A semana começou com longas filas, salas de espera lotadas e muita reclamação por parte dos pais que precisaram de atendimento médico para os filhos no PAI (Pronto Atendimento Infantil) de Londrina nesta segunda-feira (25). A professora Natália Silva, mãe do pequeno Artur, relatou que já passava de fantas de cinco horas de espera quando conversou com a reportagem.
Essa foi a segunda tentativa de Natália em menos de 24 horas. No domingo (24), diante do fluxo intenso na unidade, ela foi obrigada a ir embora para casa antes mesmo de conseguir que o filho passasse pelo primeiro atendimento. Para ela e para as dezenas de famílias que aguardavam no local, a sensação diante da demora é de completo descaso.
A coordenação do PAI informou que a escala de profissionais estava completa, com todos os nove pediatras de plantão trabalhando. O painel eletrônico da unidade mostrava o tamanho do desafio: mais de 560 consultas já haviam sido realizadas ao longo do dia. No entanto, a alta demanda mantinha mais de 300 pessoas na fila aguardando o primeiro atendimento, incluindo seis crianças classificadas com risco alto (estado grave).
A lentidão e a superlotação têm sido um problema recorrente nas últimas semanas. Segundo a Prefeitura de Londrina, o motivo principal para o travamento do fluxo é o aumento expressivo nos casos de síndromes respiratórias nesta época do ano, que hoje já respondem por mais da metade de todos os atendimentos da unidade infantil.
Para tentar conter a crise no período da tarde desta segunda, um décimo médico foi acionado às pressas para reforçar a equipe de plantão, mas o tempo de espera continuou alto devido ao volume de pacientes que não parava de crescer.

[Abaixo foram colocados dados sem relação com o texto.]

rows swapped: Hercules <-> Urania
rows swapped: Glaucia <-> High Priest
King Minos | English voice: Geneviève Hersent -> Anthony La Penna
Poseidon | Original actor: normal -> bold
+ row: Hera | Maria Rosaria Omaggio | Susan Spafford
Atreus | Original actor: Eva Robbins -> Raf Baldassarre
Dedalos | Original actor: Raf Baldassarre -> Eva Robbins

O que diz a Secretaria de Saúde
Em nota enviada à reportagem, a Secretaria Municipal de Saúde informou que, para ajudar a desafogar o fluxo no PAI, vai contratar emergencialmente 50 consultas diárias junto ao Hospital Infantil.
Além disso, a pasta fez um apelo público reforçando a orientação para que os pais e responsáveis levem as crianças que fazem parte dos grupos prioritários até as UBSs (Unidades Básicas de Saúde) mais próximas para tomar a vacina contra a gripe, medida considerada essencial para prevenir complicações e reduzir a busca por atendimento de urgência.
O QUE DIZ A SECRETARIA MUNICIPAL DE SAÚDE
A Secretaria Municipal de Saúde (SMS) esclarece que o Pronto Atendimento Infantil (PAI) vem enfrentando uma segunda-feira de movimento acima da média, em grande medida por conta das síndromes respiratórias.
Apesar dos 9 (nove) médicos de plantão, os atendimentos estão com tempo de espera acima da média. A partir das 13h, serão 10 (dez) médicos atendendo no PAI.
Em função do aumento dos casos de síndromes respiratórias nas ultimas semanas, a SMS também anunciou a contratação de 50 consultas diárias no Hospital Infantil a partir de hoje.
A Secretaria orienta que quem faz parte dos grupos prioritários, entre eles idosos, crianças e gestantes, procure uma UBS para receber a vacina contra a Influenza e se proteja das formas mais graves da doença.